[Recorded data Boundary: Start]
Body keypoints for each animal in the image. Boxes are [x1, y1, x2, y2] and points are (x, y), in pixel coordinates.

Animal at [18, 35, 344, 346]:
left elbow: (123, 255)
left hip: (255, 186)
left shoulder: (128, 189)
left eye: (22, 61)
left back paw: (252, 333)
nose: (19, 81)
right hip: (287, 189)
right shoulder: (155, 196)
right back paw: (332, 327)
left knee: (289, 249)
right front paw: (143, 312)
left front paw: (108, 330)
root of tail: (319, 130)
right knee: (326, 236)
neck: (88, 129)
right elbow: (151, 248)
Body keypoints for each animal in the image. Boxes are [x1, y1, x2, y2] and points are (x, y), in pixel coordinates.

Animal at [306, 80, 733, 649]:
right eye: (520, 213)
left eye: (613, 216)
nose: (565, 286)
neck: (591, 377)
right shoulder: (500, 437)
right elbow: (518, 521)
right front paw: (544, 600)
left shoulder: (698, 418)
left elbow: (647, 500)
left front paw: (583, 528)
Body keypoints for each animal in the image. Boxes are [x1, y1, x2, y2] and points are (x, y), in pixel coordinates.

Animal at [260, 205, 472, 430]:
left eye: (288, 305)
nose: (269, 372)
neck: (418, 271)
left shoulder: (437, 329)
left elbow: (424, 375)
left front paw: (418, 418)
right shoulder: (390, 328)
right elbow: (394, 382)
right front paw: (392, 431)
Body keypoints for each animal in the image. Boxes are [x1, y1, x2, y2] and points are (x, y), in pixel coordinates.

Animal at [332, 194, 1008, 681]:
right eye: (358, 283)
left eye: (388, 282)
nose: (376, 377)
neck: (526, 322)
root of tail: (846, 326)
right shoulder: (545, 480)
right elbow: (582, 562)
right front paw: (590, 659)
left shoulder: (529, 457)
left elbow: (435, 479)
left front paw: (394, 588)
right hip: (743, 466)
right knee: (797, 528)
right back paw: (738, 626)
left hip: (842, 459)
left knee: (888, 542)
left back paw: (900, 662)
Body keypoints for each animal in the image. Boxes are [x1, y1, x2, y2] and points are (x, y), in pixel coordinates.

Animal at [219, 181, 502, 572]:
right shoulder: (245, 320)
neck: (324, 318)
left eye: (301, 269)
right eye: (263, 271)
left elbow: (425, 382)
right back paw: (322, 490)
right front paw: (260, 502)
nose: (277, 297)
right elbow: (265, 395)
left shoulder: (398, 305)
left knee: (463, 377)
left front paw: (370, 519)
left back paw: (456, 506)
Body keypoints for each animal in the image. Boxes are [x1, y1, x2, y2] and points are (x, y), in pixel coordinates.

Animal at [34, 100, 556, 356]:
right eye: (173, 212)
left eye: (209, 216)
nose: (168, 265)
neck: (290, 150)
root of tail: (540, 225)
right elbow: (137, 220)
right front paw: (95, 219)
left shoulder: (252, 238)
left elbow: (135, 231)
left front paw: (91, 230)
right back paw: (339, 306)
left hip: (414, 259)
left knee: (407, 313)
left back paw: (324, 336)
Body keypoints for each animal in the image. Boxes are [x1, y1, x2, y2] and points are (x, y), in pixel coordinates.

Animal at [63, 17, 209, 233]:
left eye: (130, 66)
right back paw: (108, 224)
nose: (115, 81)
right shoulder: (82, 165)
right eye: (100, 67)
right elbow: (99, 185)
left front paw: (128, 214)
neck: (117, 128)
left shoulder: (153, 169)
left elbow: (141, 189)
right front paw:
[Recorded data Boundary: End]
## What you have to do
Print the records once more, exactly as they were given.

## Reply
Body keypoints for each animal in the image. Boxes are [x1, y1, x2, y2] and points are (x, y), in pixel coordinates.

Animal at [18, 35, 344, 346]:
left elbow: (123, 255)
left hip: (255, 186)
left shoulder: (128, 189)
left eye: (22, 61)
left back paw: (252, 333)
nose: (19, 81)
right hip: (287, 189)
right shoulder: (155, 196)
right back paw: (332, 327)
left knee: (289, 249)
right front paw: (143, 312)
left front paw: (108, 330)
root of tail: (319, 130)
right knee: (326, 236)
neck: (88, 129)
right elbow: (151, 248)
Body keypoints for each animal in the image. Boxes are [x1, y1, x2, y2] and points are (x, y), in pixel coordinates.

Animal at [306, 80, 733, 649]:
right eye: (520, 213)
left eye: (613, 216)
nose: (565, 286)
neck: (591, 377)
right shoulder: (500, 437)
right elbow: (518, 521)
right front paw: (544, 600)
left shoulder: (698, 418)
left elbow: (647, 500)
left front paw: (583, 528)
Body keypoints for each animal in the image. Boxes are [x1, y1, x2, y2] and points are (x, y), in pixel coordinates.

Animal at [260, 205, 472, 430]:
left eye: (288, 305)
nose: (269, 372)
neck: (418, 271)
left shoulder: (437, 329)
left elbow: (424, 375)
left front paw: (418, 418)
right shoulder: (390, 328)
right elbow: (394, 382)
right front paw: (392, 431)
Body keypoints for each animal in the image. Boxes are [x1, y1, x2, y2] and points are (x, y), in pixel coordinates.

Animal at [332, 194, 1008, 681]:
right eye: (358, 283)
left eye: (388, 282)
nose: (376, 377)
neck: (526, 322)
root of tail: (846, 326)
right shoulder: (545, 480)
right elbow: (582, 562)
right front paw: (590, 659)
left shoulder: (529, 457)
left elbow: (435, 479)
left front paw: (394, 588)
right hip: (743, 466)
right knee: (797, 528)
right back paw: (738, 626)
left hip: (842, 459)
left knee: (888, 542)
left back paw: (900, 662)
Body keypoints for each animal in the image. Boxes are [x1, y1, x2, y2] and points are (x, y), in pixel coordinates.

Animal at [219, 181, 502, 572]:
right shoulder: (245, 320)
neck: (324, 318)
left eye: (301, 269)
right eye: (263, 271)
left elbow: (425, 382)
right back paw: (322, 490)
right front paw: (260, 502)
nose: (277, 297)
right elbow: (265, 395)
left shoulder: (398, 305)
left knee: (463, 377)
left front paw: (370, 519)
left back paw: (456, 506)
Body keypoints for each animal in the image. Boxes are [x1, y1, x2, y2] and points are (x, y), in pixel coordinates.

Animal at [34, 100, 556, 356]:
right eye: (173, 212)
left eye: (209, 216)
nose: (168, 265)
neck: (290, 150)
root of tail: (540, 225)
right elbow: (137, 220)
right front paw: (95, 219)
left shoulder: (252, 238)
left elbow: (135, 231)
left front paw: (91, 230)
right back paw: (339, 306)
left hip: (414, 259)
left knee: (407, 313)
left back paw: (324, 336)
Body keypoints for each animal in the image. Boxes are [x1, y1, x2, y2] and points are (x, y), in pixel coordinates.

Animal at [63, 17, 209, 233]:
left eye: (130, 66)
right back paw: (108, 224)
nose: (115, 81)
right shoulder: (82, 165)
right eye: (100, 67)
right elbow: (99, 185)
left front paw: (128, 214)
neck: (117, 128)
left shoulder: (153, 169)
left elbow: (141, 189)
right front paw:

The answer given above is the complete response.